Christian Constantin a reconnu la supériorité de Servette.

Freshfocus

Contre un Servette éminemment joueur, Sion n’a eu que son courage à présenter. Diminué par trop d’absences, le barragiste de Tourbillon n’a jamais pu vraiment y croire; même quand Wakatsuki a réduit trop tardivement le score.

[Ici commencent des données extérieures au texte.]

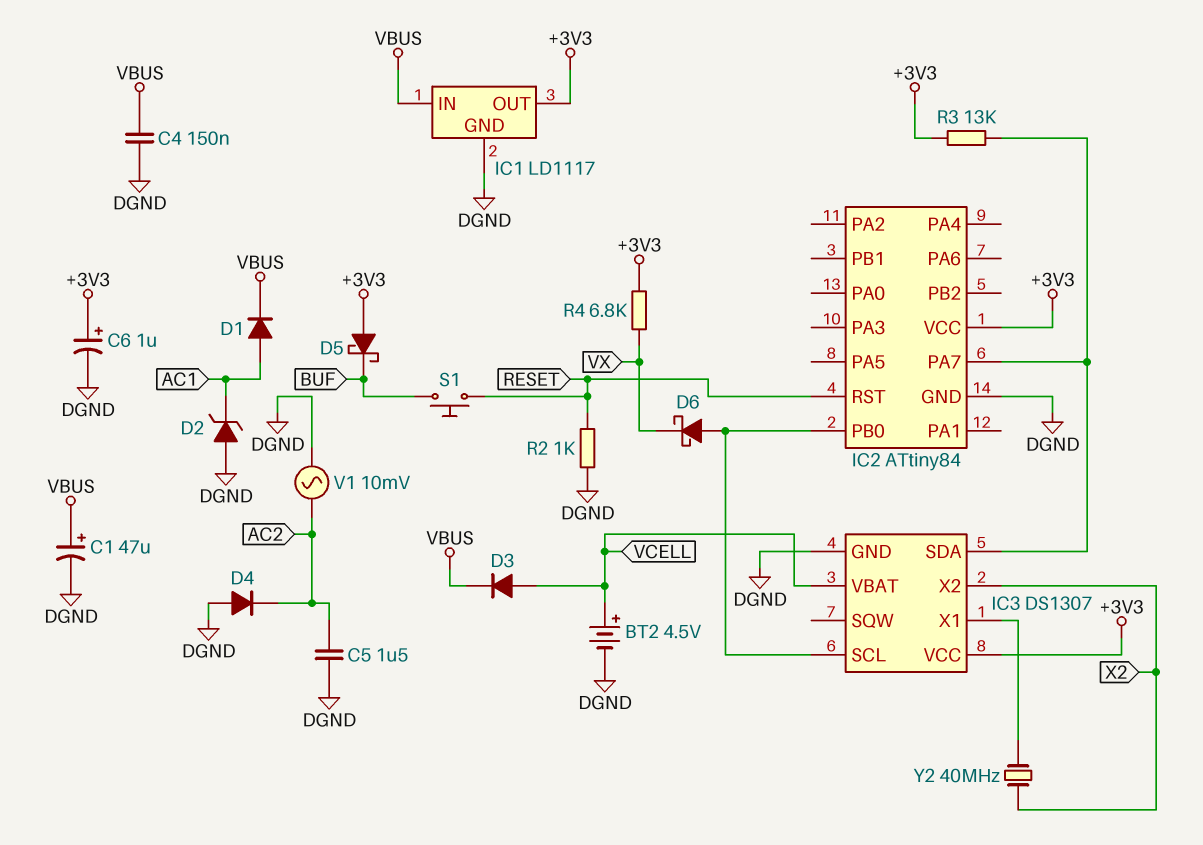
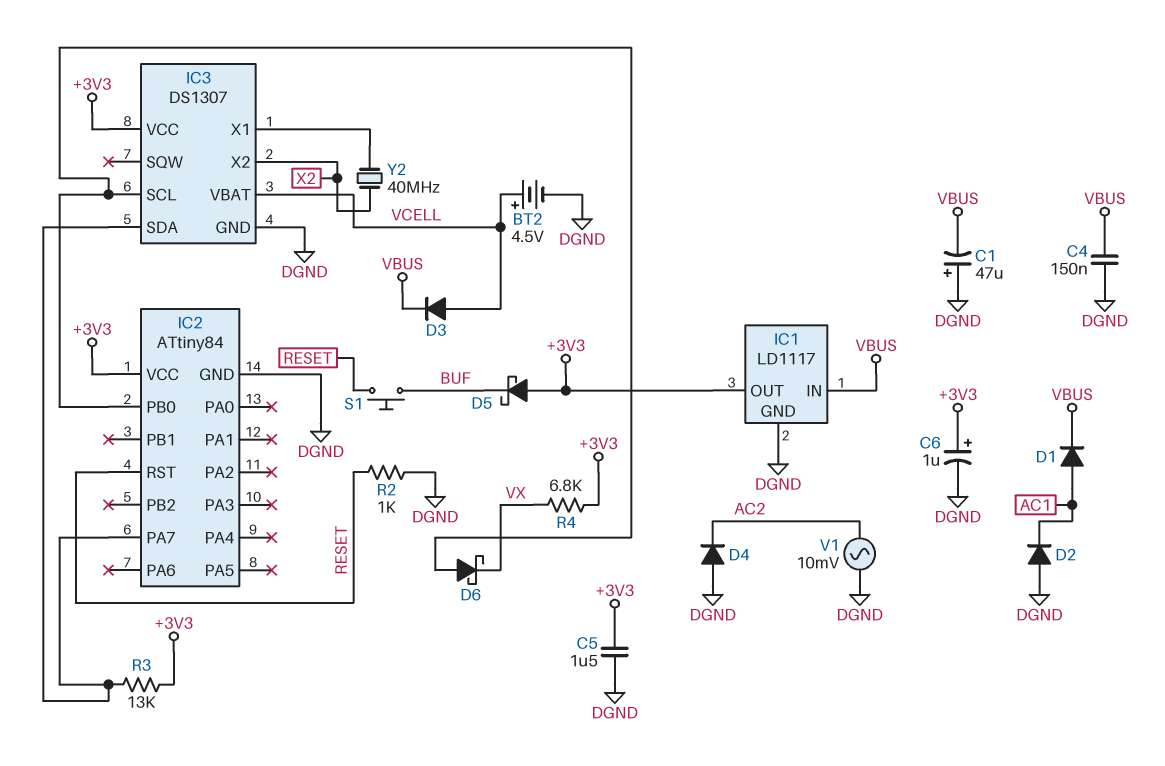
C1: 47uF (plus VBUS, minus DGND) -> 47uF (plus DGND, minus VBUS)
C5: 1.5uF (AC2, DGND) -> 1.5uF (+3V3, DGND)
D2: zener (A DGND, K AC1) -> diode (A DGND, K AC1)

Présent dans la zone technique où il devait relayer Ugo Raczynski, son coach intérimaire, placé en quarantaine préventive quelques heures après sa nomination en fin de semaine, Christian Constantin a vécu un derby contrasté. «En première mi-temps, convenait l’intéressé, Servette était meilleur que nous. Ils étaient beaucoup plus huilés que nous. C’est d’ailleurs ce que j’ai dit à Alain (ndlr: Geiger). Si j’étais un coach normal, j’insisterais sur nos très nombreux absents… J’ai quand même beaucoup de joueurs techniques qui n’étaient pas là ce dimanche. Pour compenser tout ça, on doit faire beaucoup avec le cœur.» Sur la pelouse, on a vu plusieurs jeunes, notamment Lovisa, Rodrigues, Wakatsuki - «entre les trois, je ne suis pas sûr qu’ils arrivent à 55 ans.»

«Je ne peux pas dire que mon équipe n’est pas sortie la tête haute du terrain»

Christian Constantin

À Tourbillon, la timide réaction valaisanne de la seconde période n’a pas suffi à inverser la tendance. «Je ne peux pas changer le résultat, reprend l’homme du banc. Les gars avaient bien travaillé durant la semaine. Ils n’ont jamais lâché sur la pelouse. Je ne peux pas dire que mon équipe n’est pas sortie la tête haute du terrain. Je ne peux pas reprocher à mon équipe de ne pas s’être engagée pour essayer d’égaliser à 2 partout. Mais à partir du moment où tu sors la tête haute et que Servette a réussi à mieux faire que toi, tu dis chapeau à l’adversaire et tu passes à autre chose.»

Avant cela, comment le boss de Tourbillon avait-il jugé la performance du coach Constantin? «Le coach? Il faut virer ce machin!» s’exclamait au coup de sifflet final le président multifonction, apparu à la fois désabusé et réaliste mais possédant suffisamment de recul pour rire de lui-même.

Avant la pause internationale prévue au soir du 21 mars, Sion se déplacera dimanche prochain à la Swissporarena dans la configuration actuelle. «Avant la trêve, confirme Christian Constantin, on ne fera rien. On ira à Lucerne avec Ugo sur le banc. Après, ça ne pourra pas continuer comme cela puisque l’on doit régulariser une situation aujourd’hui transitoire. On profitera de la pause pour mettre les choses en place.» Et surtout nommer le véritable successeur de Fabio Grosso.